How many hard-boiled quail eggs does the chicken balls recipe call for?

--- Start SUPPLIED PASSAGE ---

Recipes - Indonesian

Chicken Balls with Egg Stew
Chicken Balls with Egg Stew


This delicious one-dish meal makes for a filling stew, consisting of chicken-filled meat balls that contain a hard-boiled quail egg each. Try this indonesian dish.
Cooking Time: 15mins - 30mins
Serves:Crowd
Total time: 30mins - 60mins
Course: Main
Cook Method: Shallow Fry
Cuisine: Indonesian









Ingredients:

20 hard boiled quail eggs (shells removed)
2 tbsp plain flour (sifted)
10 shallots (finely sliced)
3 cloves garlic (finely chopped)
3 tbsp oil
5 tbsp ABC Sweet Soy Sauce
350ml water
salt and pepper (to taste)

Mixture

300g minced chicken
1 egg (lightly beaten)
1 carrot (finely diced)
6 Chinese cabbage leaves (upper green part; finely chopped)
1 spring onion (finely chopped)

--- End SUPPLIED PASSAGE ---
--- Start RECORDS SUPPLIED ---

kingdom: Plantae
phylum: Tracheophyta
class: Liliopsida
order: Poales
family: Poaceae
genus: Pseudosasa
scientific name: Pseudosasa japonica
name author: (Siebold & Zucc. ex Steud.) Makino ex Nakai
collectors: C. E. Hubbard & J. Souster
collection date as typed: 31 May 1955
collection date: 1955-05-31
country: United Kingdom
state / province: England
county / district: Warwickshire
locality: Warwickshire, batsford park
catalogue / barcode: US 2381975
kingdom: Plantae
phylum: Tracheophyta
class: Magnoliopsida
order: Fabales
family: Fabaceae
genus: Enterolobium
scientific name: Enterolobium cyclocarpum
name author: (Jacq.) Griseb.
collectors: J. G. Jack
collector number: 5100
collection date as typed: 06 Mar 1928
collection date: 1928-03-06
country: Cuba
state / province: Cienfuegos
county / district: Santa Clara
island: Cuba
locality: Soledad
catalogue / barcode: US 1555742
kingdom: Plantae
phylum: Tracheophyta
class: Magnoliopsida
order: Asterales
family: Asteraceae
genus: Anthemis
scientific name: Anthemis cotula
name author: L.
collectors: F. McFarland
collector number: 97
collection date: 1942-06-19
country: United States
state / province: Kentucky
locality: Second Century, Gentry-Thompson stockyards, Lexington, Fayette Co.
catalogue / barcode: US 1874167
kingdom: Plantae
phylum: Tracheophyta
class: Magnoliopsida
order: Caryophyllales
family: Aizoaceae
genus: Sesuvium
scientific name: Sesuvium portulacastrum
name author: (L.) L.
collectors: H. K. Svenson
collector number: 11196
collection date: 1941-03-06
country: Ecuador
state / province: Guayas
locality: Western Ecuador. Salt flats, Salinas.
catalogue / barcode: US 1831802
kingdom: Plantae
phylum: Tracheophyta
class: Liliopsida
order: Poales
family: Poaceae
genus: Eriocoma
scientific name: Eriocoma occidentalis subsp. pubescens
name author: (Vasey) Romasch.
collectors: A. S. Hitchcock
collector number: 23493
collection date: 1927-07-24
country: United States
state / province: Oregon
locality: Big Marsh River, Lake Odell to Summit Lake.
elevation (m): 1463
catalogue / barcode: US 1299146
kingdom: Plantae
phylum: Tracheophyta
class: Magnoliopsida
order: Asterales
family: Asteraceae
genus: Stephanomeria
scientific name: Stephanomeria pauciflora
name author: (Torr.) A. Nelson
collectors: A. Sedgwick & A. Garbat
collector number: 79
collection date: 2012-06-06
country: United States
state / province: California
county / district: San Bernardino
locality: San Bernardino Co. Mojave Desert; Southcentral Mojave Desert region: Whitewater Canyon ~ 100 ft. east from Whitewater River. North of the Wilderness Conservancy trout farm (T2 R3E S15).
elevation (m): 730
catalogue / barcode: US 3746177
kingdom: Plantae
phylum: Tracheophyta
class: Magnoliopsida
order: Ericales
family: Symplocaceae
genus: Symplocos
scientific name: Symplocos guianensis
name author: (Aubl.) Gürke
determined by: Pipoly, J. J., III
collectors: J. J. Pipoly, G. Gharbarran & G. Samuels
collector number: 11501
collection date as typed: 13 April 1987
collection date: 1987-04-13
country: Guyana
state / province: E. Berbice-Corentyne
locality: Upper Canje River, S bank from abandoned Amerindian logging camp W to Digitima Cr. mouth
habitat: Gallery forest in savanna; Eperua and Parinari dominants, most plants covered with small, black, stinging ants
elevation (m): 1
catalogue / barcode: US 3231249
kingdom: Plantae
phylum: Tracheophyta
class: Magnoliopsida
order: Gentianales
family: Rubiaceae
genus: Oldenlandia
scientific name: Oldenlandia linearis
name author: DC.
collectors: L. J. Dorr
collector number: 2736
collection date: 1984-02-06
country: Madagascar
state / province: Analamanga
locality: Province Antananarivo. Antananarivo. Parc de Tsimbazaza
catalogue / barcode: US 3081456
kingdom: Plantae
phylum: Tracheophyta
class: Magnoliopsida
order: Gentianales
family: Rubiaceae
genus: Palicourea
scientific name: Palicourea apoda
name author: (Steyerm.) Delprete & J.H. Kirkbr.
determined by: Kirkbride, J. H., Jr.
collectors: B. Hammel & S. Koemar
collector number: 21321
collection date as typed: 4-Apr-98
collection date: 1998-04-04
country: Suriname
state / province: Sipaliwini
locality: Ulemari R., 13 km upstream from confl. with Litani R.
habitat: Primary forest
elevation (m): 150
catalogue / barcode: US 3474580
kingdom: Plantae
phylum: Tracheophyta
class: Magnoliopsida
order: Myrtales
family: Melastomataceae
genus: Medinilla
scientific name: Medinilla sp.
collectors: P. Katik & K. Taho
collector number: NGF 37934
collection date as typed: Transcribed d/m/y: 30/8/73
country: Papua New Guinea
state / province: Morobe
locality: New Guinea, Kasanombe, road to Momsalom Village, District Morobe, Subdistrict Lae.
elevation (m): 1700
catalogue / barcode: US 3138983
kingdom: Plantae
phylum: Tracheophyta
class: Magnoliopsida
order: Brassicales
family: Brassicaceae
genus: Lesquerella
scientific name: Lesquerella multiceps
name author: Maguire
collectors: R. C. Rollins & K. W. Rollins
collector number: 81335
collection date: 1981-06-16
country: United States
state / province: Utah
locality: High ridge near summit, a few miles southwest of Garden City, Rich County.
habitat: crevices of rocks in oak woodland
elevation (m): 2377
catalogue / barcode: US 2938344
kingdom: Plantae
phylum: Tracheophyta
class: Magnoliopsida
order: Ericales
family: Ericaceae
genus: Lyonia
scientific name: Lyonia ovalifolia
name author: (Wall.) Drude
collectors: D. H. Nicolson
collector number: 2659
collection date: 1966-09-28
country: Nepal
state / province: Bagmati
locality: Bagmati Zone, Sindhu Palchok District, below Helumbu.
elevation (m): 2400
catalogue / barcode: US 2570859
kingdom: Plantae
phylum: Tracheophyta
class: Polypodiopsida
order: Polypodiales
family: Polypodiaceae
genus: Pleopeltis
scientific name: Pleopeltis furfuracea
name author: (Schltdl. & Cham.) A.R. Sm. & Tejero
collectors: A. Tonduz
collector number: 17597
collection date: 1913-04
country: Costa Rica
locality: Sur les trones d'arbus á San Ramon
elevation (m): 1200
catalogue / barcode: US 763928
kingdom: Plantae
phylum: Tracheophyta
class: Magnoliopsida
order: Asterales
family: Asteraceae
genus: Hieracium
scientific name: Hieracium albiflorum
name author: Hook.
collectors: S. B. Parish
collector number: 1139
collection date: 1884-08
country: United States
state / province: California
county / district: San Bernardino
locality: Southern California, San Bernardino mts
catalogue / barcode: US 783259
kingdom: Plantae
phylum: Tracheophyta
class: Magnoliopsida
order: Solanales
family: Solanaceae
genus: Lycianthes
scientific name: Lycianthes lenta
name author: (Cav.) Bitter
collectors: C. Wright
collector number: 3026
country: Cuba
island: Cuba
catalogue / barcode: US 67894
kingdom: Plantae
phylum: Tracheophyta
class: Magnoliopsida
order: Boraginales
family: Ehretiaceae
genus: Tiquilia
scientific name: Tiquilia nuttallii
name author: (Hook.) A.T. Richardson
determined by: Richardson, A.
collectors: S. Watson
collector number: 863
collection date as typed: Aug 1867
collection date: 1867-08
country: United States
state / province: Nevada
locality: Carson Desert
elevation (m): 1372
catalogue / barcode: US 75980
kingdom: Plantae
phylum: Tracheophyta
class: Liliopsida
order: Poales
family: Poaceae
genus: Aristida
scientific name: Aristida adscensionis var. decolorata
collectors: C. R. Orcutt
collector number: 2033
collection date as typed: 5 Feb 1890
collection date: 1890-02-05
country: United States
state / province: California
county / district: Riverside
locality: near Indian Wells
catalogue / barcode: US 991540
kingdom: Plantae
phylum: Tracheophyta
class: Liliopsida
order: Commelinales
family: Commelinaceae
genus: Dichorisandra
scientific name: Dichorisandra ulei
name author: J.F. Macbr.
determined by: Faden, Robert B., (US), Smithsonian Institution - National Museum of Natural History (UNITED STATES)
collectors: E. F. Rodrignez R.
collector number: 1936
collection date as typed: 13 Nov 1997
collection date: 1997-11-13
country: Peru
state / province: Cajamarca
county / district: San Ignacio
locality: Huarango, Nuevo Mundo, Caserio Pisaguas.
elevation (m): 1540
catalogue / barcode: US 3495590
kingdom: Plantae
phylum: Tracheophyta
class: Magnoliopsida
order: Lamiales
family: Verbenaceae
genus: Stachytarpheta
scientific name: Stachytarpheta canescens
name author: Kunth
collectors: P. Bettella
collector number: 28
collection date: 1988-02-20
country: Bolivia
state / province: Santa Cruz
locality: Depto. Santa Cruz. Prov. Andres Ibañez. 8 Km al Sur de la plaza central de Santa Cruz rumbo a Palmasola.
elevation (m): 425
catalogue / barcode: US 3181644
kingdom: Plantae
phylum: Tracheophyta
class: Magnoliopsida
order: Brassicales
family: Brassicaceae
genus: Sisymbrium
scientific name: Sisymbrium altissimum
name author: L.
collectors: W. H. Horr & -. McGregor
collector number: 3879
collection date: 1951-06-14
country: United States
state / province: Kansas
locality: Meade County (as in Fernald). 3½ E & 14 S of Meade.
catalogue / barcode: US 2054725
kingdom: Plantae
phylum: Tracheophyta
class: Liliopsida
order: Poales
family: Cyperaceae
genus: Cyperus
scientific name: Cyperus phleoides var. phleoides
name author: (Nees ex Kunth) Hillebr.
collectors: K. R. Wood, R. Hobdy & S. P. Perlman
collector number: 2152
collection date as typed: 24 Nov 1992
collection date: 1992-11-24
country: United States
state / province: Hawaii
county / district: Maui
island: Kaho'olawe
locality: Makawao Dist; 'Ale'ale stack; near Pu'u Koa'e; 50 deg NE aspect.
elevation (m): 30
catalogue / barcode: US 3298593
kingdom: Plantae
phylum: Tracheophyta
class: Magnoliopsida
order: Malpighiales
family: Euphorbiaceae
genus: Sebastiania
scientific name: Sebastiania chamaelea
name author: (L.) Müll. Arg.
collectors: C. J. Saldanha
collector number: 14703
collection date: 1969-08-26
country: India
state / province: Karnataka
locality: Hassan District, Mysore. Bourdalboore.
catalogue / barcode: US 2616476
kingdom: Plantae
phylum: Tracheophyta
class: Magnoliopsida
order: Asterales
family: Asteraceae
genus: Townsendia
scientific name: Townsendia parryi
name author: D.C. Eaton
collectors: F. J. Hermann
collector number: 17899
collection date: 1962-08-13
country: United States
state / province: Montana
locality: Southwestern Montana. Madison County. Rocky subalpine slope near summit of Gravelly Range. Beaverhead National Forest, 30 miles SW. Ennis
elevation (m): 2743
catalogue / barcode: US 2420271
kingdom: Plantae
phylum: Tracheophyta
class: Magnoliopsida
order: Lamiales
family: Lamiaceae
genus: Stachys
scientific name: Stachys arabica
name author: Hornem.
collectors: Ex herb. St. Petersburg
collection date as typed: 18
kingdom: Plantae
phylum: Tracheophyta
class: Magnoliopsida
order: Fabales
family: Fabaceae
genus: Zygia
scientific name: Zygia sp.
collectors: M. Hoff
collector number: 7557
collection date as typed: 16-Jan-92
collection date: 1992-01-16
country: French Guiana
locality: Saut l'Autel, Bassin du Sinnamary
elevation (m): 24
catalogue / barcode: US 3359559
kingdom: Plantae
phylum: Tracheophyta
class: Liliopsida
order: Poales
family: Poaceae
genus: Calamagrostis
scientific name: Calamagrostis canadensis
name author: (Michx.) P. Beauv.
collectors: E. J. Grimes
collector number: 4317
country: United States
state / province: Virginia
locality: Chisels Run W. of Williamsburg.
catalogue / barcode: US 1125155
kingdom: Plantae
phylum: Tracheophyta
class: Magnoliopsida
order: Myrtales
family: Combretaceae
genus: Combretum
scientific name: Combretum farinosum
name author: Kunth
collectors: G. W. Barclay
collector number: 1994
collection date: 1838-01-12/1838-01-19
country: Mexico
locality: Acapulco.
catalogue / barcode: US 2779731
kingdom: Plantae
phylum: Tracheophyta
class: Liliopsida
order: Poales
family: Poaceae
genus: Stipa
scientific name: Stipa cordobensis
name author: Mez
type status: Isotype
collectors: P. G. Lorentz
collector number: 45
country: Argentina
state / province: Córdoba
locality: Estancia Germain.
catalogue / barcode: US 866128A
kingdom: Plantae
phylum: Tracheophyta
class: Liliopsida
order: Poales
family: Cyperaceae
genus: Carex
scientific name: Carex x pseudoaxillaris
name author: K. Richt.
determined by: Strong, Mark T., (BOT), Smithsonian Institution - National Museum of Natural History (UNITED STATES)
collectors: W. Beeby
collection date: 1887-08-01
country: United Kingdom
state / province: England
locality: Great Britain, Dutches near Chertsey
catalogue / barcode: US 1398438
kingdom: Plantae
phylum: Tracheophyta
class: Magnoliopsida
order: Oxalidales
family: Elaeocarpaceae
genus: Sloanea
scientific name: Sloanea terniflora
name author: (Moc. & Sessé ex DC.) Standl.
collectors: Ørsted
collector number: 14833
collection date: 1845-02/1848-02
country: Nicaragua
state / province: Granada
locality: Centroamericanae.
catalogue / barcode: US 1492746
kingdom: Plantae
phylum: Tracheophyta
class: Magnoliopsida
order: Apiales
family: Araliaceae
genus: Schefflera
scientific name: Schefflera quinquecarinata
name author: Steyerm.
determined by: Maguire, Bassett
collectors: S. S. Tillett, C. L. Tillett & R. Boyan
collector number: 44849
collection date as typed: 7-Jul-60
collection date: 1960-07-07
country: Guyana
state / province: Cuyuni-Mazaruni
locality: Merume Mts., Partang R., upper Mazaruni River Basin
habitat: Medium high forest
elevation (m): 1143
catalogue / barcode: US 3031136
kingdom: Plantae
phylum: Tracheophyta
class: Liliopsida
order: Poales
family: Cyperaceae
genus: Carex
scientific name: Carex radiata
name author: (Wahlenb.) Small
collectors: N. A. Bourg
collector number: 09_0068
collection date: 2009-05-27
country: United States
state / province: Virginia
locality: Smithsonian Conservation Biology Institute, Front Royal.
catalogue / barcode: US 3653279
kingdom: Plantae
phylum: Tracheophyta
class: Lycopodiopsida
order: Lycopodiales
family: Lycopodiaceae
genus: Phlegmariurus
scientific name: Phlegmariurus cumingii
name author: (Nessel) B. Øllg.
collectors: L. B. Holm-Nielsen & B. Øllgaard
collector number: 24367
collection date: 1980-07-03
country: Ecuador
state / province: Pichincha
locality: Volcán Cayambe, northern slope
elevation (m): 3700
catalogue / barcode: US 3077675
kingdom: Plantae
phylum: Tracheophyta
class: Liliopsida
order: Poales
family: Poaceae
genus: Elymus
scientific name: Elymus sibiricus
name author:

--- End RECORDS SUPPLIED ---

> **RESPONSE TO THIS EXERCISE**:
20, with shells removed.